[Dataset entries]
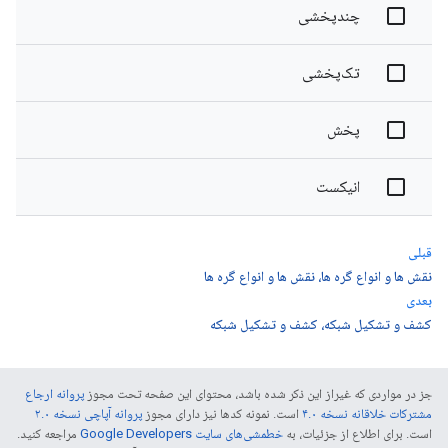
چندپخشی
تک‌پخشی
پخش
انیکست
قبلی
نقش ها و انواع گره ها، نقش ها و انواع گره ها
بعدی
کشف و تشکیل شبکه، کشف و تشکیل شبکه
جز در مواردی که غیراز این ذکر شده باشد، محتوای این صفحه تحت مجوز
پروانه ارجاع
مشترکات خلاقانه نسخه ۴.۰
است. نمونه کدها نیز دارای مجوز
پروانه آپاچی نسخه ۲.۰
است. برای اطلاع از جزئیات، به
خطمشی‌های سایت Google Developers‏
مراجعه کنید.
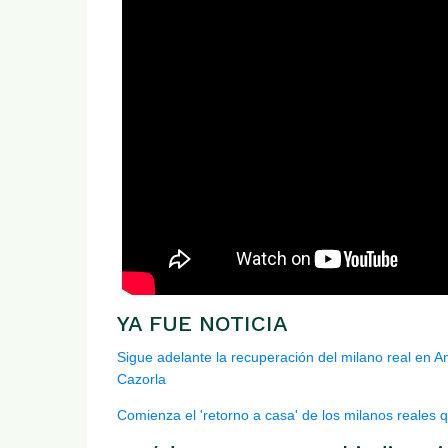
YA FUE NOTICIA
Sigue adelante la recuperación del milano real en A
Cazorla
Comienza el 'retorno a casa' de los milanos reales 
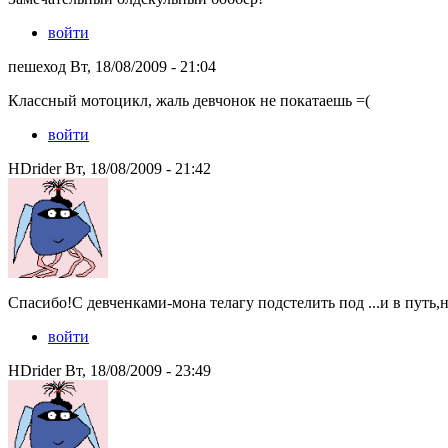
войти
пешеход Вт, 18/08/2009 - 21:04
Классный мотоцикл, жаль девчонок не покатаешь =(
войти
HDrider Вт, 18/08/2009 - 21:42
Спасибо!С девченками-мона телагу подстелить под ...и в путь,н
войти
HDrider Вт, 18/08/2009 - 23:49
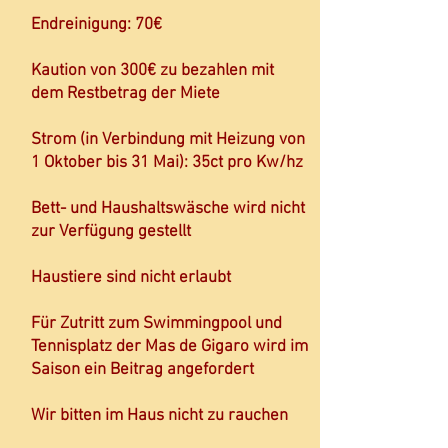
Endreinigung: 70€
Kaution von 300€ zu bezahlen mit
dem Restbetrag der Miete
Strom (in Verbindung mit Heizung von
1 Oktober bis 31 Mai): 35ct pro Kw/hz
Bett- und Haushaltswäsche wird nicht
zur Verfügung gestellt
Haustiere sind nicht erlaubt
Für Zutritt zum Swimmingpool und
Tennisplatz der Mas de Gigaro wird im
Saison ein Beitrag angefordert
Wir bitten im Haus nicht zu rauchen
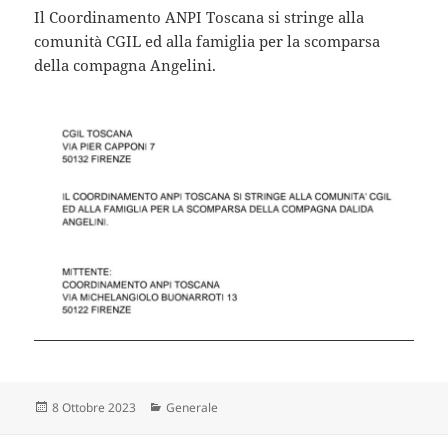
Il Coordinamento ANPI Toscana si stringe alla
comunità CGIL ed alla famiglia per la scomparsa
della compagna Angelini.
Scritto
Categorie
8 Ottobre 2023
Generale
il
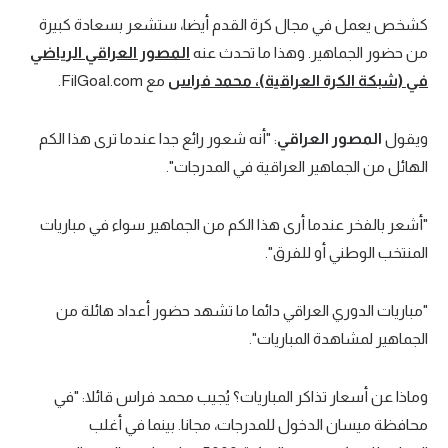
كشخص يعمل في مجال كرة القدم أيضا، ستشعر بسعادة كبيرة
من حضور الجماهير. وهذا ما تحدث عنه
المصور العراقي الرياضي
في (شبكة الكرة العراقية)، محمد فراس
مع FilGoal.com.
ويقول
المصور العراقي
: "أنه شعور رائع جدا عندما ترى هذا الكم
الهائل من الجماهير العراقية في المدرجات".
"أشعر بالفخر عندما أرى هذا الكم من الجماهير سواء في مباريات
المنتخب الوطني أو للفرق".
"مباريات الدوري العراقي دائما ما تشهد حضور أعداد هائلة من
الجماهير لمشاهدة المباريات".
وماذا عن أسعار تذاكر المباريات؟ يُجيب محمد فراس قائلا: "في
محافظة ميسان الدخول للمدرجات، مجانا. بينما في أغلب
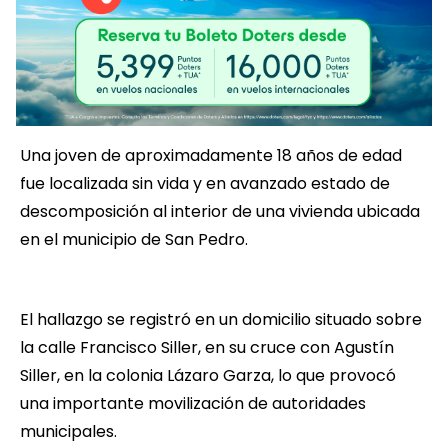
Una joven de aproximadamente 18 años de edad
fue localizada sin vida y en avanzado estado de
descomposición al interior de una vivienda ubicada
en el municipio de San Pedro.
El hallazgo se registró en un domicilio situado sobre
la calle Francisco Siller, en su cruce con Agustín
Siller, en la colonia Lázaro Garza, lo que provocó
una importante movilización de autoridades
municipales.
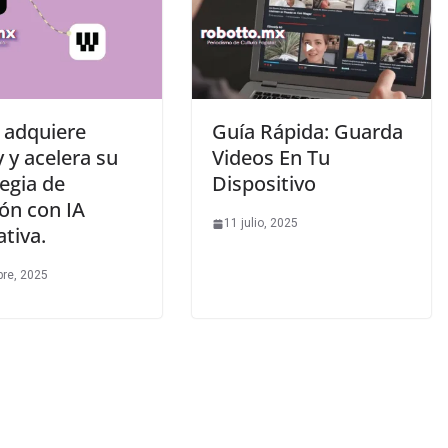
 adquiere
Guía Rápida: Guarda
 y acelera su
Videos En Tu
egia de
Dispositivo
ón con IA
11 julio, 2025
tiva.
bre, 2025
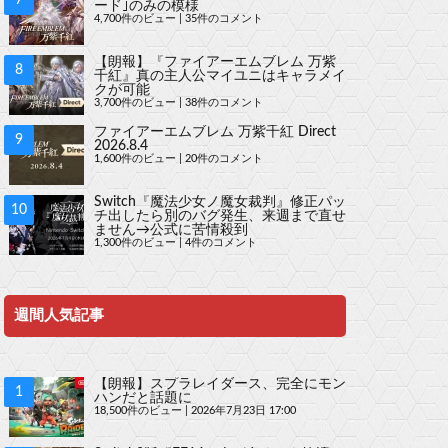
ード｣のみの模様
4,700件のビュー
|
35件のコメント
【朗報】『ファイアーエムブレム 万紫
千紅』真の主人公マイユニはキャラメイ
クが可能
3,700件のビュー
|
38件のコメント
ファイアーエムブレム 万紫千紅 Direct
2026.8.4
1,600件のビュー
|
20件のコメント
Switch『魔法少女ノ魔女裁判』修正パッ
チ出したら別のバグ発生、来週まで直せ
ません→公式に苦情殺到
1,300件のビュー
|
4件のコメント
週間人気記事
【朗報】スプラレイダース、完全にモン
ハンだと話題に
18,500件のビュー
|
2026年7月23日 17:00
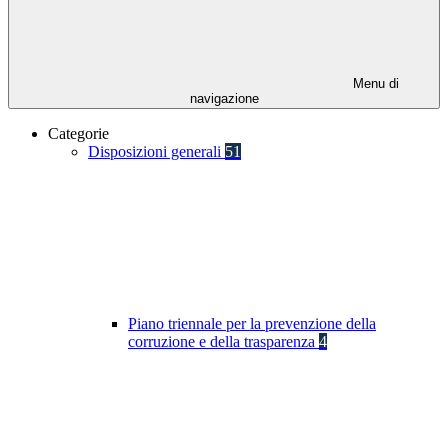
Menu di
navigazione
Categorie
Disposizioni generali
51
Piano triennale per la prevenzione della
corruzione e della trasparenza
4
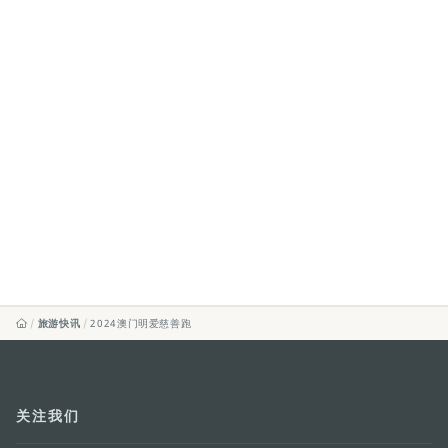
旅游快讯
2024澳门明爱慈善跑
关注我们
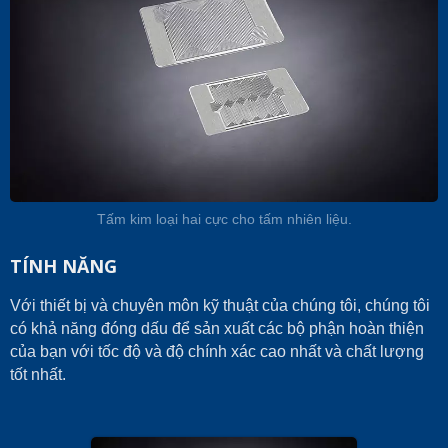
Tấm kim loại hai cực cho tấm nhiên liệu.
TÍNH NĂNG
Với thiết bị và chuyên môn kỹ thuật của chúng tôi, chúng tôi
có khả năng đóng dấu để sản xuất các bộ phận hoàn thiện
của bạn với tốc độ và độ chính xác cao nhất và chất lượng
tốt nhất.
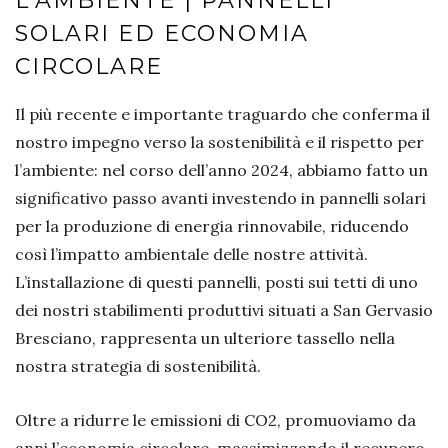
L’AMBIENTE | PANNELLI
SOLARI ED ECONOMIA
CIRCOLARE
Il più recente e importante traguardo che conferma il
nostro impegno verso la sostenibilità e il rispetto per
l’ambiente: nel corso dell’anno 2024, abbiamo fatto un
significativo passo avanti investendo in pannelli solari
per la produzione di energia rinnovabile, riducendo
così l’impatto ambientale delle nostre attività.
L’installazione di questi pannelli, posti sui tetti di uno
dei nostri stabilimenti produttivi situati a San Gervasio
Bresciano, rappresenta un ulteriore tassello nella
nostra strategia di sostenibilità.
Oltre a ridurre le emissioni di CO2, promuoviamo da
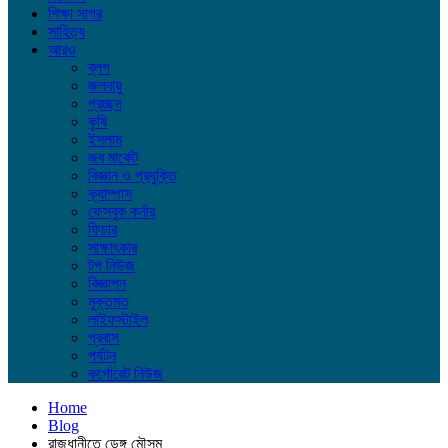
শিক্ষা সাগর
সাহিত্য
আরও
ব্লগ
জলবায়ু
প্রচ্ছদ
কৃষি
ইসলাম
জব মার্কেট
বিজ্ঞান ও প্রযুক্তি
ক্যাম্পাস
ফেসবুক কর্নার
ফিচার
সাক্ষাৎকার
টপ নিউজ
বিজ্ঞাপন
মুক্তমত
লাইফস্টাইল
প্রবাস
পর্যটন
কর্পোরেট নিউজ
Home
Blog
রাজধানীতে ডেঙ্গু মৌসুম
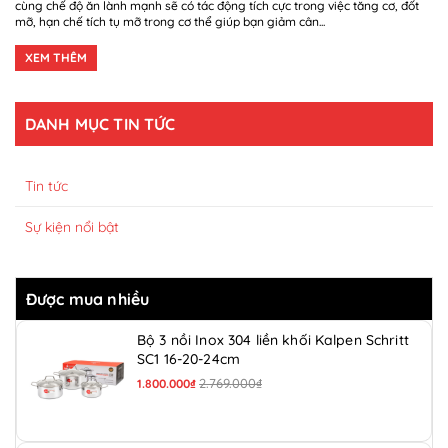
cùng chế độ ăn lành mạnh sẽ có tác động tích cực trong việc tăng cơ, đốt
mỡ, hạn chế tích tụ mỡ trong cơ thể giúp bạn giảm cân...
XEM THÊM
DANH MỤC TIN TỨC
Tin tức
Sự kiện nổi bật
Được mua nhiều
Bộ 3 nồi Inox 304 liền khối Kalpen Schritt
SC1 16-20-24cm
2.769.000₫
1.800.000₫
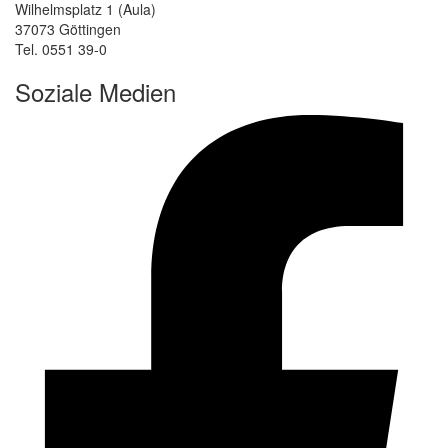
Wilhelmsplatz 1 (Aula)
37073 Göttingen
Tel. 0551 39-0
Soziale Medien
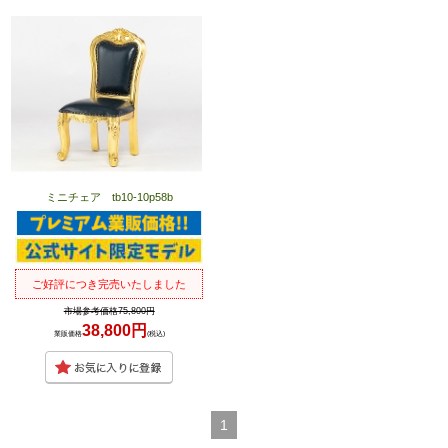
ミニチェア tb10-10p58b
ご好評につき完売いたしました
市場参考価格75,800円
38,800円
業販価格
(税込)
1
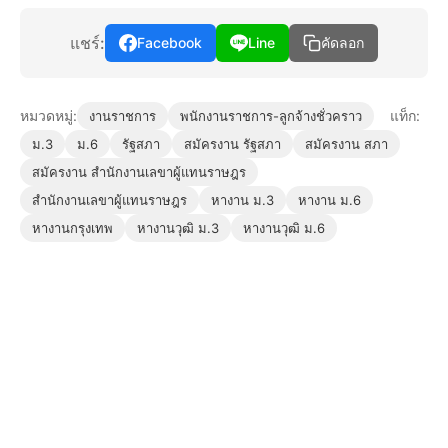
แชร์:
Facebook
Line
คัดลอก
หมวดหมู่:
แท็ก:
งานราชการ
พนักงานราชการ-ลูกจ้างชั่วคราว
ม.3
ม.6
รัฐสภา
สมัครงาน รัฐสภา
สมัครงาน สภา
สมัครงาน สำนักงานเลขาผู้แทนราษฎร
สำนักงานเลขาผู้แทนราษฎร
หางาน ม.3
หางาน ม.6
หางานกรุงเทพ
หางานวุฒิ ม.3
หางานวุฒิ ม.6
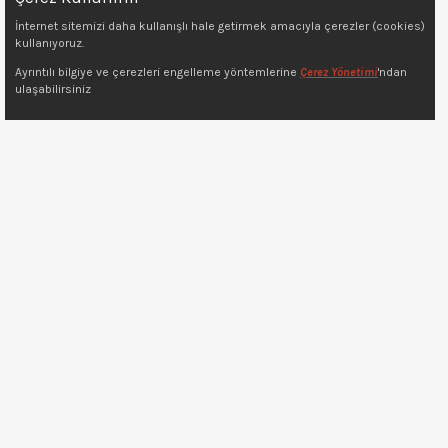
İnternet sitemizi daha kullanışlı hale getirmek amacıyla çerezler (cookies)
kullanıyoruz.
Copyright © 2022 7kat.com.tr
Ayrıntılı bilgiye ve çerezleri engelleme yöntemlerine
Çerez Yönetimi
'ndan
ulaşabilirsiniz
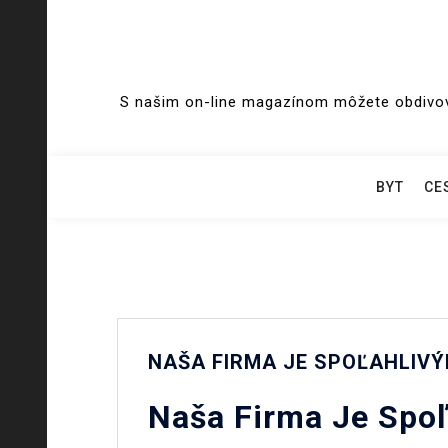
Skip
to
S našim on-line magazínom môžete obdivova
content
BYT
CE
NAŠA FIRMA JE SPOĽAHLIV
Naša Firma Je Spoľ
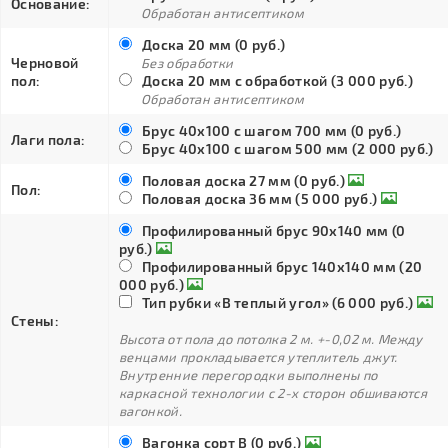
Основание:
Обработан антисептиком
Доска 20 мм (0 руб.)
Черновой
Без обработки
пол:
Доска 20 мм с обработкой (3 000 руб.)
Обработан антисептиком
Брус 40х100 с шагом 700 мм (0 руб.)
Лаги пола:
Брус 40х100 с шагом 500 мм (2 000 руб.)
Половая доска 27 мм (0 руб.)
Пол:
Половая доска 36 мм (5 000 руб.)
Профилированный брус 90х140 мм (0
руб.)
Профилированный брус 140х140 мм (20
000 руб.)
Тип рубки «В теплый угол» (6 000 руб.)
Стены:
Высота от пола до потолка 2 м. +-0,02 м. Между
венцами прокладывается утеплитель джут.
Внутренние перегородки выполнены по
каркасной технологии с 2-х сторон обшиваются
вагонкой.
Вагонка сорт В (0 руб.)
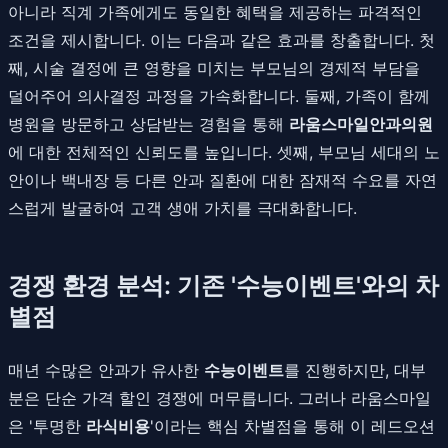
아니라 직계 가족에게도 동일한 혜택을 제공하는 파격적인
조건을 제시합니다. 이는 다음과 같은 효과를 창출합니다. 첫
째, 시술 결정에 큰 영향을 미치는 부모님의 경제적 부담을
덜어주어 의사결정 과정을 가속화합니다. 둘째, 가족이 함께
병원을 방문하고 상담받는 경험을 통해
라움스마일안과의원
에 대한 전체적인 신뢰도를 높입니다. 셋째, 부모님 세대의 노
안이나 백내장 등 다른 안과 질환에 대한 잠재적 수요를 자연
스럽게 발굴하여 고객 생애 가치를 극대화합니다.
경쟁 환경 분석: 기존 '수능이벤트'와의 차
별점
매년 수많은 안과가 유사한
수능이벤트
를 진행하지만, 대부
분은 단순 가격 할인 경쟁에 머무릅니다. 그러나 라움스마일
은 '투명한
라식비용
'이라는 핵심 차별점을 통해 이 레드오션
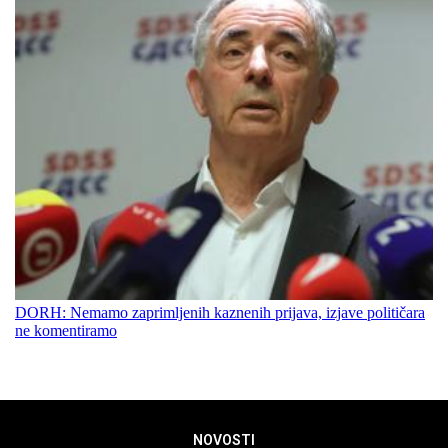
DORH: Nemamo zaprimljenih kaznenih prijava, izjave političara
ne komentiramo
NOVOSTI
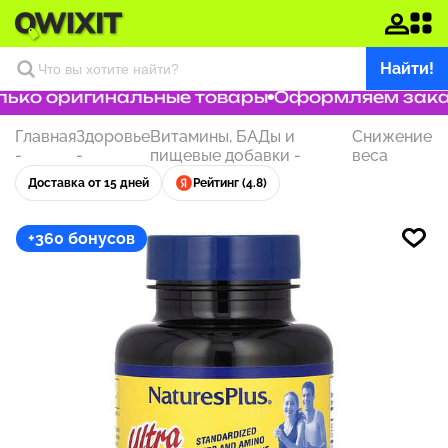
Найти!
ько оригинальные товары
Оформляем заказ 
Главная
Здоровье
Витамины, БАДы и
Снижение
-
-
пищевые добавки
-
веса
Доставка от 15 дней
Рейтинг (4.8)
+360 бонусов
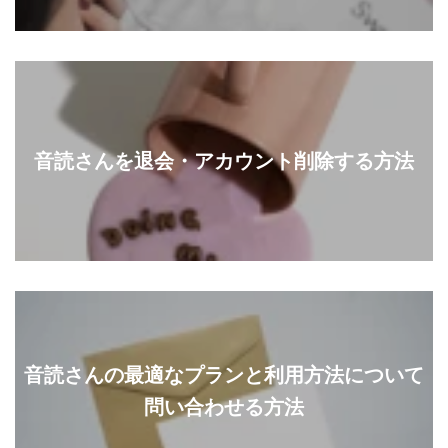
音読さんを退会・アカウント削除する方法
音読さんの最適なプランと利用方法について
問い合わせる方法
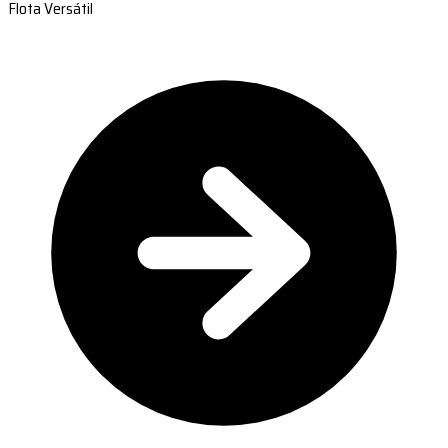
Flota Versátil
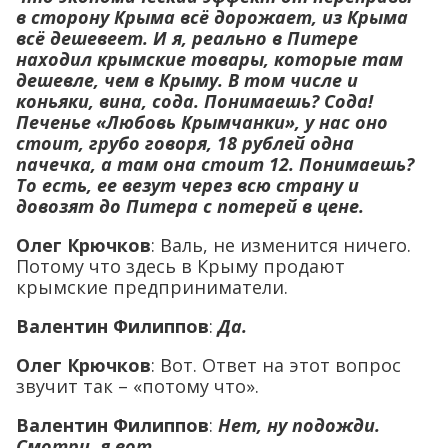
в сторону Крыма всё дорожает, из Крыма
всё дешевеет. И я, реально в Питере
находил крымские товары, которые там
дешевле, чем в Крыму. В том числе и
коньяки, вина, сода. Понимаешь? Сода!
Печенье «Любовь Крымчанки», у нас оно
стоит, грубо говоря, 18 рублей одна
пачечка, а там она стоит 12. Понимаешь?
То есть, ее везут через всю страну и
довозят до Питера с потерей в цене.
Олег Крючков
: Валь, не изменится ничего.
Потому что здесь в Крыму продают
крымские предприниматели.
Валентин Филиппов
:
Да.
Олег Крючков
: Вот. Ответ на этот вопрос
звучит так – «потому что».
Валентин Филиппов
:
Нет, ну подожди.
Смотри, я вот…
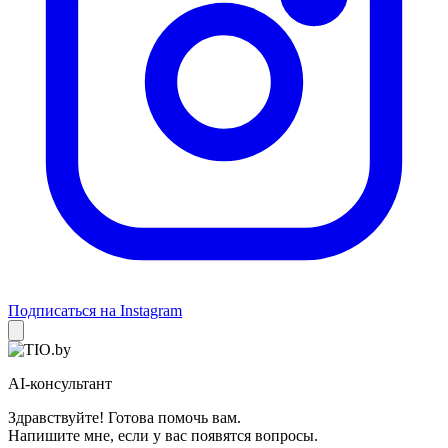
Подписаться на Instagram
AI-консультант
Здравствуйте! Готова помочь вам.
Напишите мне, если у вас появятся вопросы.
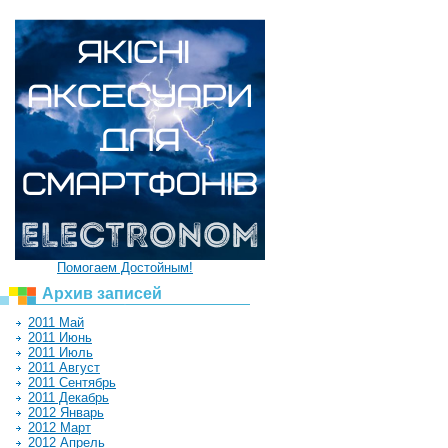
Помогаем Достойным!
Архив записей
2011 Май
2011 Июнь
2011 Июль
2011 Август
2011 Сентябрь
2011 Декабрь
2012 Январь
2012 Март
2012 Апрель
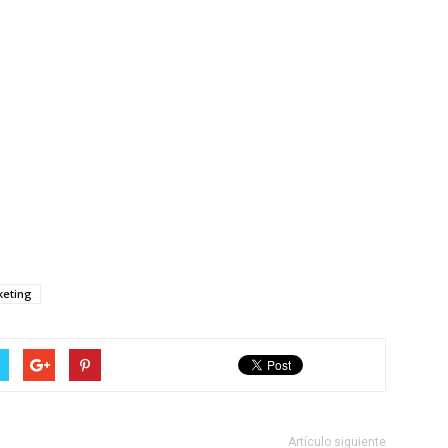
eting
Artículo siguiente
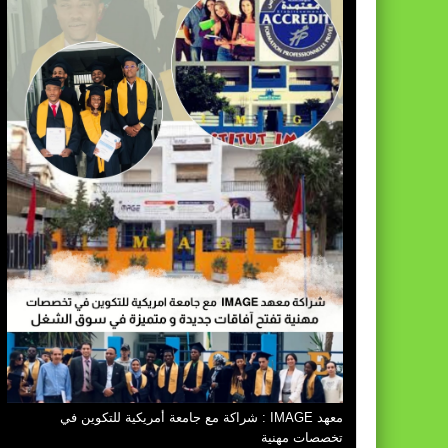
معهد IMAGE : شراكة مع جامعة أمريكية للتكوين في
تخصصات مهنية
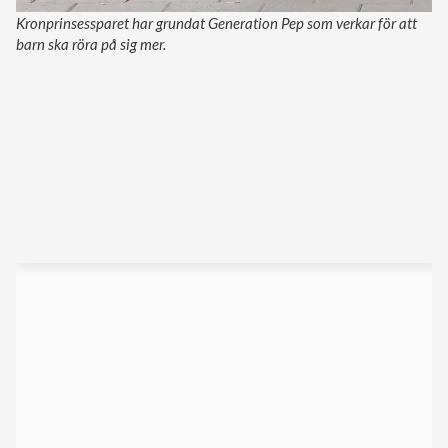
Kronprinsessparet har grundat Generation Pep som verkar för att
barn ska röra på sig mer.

PROBLEM REQUIREMENTS: In the records, begin at the line that has "아니라 직계 가족에게도 동일한 혜택을 제공하는 파격적인" and stop after the line that has "차별점을 통해 이 레드오션". Write those lines out again, swapping "라식비용" for "수술비용" and changing nothing else.

FINAL ANSWER:
아니라 직계 가족에게도 동일한 혜택을 제공하는 파격적인
조건을 제시합니다. 이는 다음과 같은 효과를 창출합니다. 첫
째, 시술 결정에 큰 영향을 미치는 부모님의 경제적 부담을
덜어주어 의사결정 과정을 가속화합니다. 둘째, 가족이 함께
병원을 방문하고 상담받는 경험을 통해
라움스마일안과의원
에 대한 전체적인 신뢰도를 높입니다. 셋째, 부모님 세대의 노
안이나 백내장 등 다른 안과 질환에 대한 잠재적 수요를 자연
스럽게 발굴하여 고객 생애 가치를 극대화합니다.
경쟁 환경 분석: 기존 '수능이벤트'와의 차
별점
매년 수많은 안과가 유사한
수능이벤트
를 진행하지만, 대부
분은 단순 가격 할인 경쟁에 머무릅니다. 그러나 라움스마일
은 '투명한
수술비용
'이라는 핵심 차별점을 통해 이 레드오션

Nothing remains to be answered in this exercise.